Memory doesn’t help… at all

History books are made by victors. Your “internal history book” isn’t different. Our brains continuously change memories to make us victors of our own story.

We get what we want by revising what we had

We are able to remember things vividly and precisely. But we distort memories that put our identity in danger.

So, we fabricate the evidence justifying our mistakes. And remove contrarian evidence. It’s the confirmation bias applied to the past.

How do we break the cognitive dissonance cycle?

This mechanisms are preprogrammed in our minds. We can’t dismantle them. So, are we doomed?

No, there are several ways to get better at recognizing mistakes and learn how to avoid them.

Apply scientific reasoning

Richard Feynman describes it with the fewest words possible:

If it disagrees with experiment, it’s wrong

We should always reason like scientist. In other words, we should not try to find evidence of our correctness. We should challenge our ideas, look for the ways we could be wrong.

We need to run experiments that confirm our theories. If they disagree, we have to change some variable and repeat the experiment.

In the example above, no growth on Twitter after a sustained and systematic effort, means either that your strategy on Twitter is wrong, or that you should change the platform overall.

Admit your mistakes

This is silly, right? Just do it.

It’s not as stupid as it seems. Usually we are able to see our mistakes, we are just sweeping them under the rug.

We are trying to save face. In front ot others and ourselves.

But vulnerability is not weakness. Instead, it’s a superpower (as Carol Dweck teaches).

It’s been repeatedly demonstrated by doctors, for example. Doctors that take responsibility for medical errors are more frequently forgiven by patients and their relatives. They become more relatable.

As creators, we should share our shortcomings with our audience.

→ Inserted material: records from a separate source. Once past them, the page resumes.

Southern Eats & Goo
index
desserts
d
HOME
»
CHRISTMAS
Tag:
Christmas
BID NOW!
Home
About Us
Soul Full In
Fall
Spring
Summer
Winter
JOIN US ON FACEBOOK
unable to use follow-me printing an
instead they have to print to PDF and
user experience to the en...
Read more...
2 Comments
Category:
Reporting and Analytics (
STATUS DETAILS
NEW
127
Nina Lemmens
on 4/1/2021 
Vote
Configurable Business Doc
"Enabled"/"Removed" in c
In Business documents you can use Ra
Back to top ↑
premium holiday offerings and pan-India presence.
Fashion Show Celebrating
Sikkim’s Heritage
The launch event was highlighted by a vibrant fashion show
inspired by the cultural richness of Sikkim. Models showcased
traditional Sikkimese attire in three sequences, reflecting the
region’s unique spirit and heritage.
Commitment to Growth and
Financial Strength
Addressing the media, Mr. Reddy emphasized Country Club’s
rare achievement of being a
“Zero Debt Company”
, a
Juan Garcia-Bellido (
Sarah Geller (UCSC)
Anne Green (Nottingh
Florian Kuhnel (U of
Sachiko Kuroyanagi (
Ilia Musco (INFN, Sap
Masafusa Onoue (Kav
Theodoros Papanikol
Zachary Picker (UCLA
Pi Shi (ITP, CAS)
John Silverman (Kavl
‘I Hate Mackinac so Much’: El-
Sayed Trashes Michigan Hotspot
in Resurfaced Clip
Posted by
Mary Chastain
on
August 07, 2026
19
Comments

Even with our clients:

  • we show honesty, transparency, authenticity,
  • we seem more human, more similar to the audience,
  • we show that we take responsibility and how we are able to recover.

Start from self-awareness

You are able to admit your mistakes only if you notice that you are hiding them. The signs of cognitive dissonance should be themselves the trigger.

You need self-awareness to notice them.

The tools to train it are simple. But they require a daily commitment, probably for life.

Mindfulness meditation and journaling were the most useful for me.

The easiest meditation is this:

  • focus on your breath,
  • notice what happens in your mind and body but don’t fixate on that,
  • let it go as a cloud crossing a blue sky,
  • repeat for at least 5 minutes every day.

The most powerful type of journaling for me has been the morning pages. It means writing 3 pages long hand, every day, with everything that comes to mind.

If you don’t have that much time, try the bullet journal.

Decouple errors and stupidity

When I make the most insignificant mistake I say to myself “Stupid!”.

I am not stupid. I just made something stupid. You can be good but still make bad mistakes.

This distinction is crucial. It’s the difference between a fixed mindset and a growth mindset.

In the former, you think your traits are fixed. No effort can improve them.

In the latter, you know that every experience is an attempt. You can improve through feedback and training.

With a fixed mindset, every wrong idea or action is an aggression to your identity. You must defend yourself.

Start by talking to yourself in another way and decouple errors from stupidity (I’ll do my best, too!)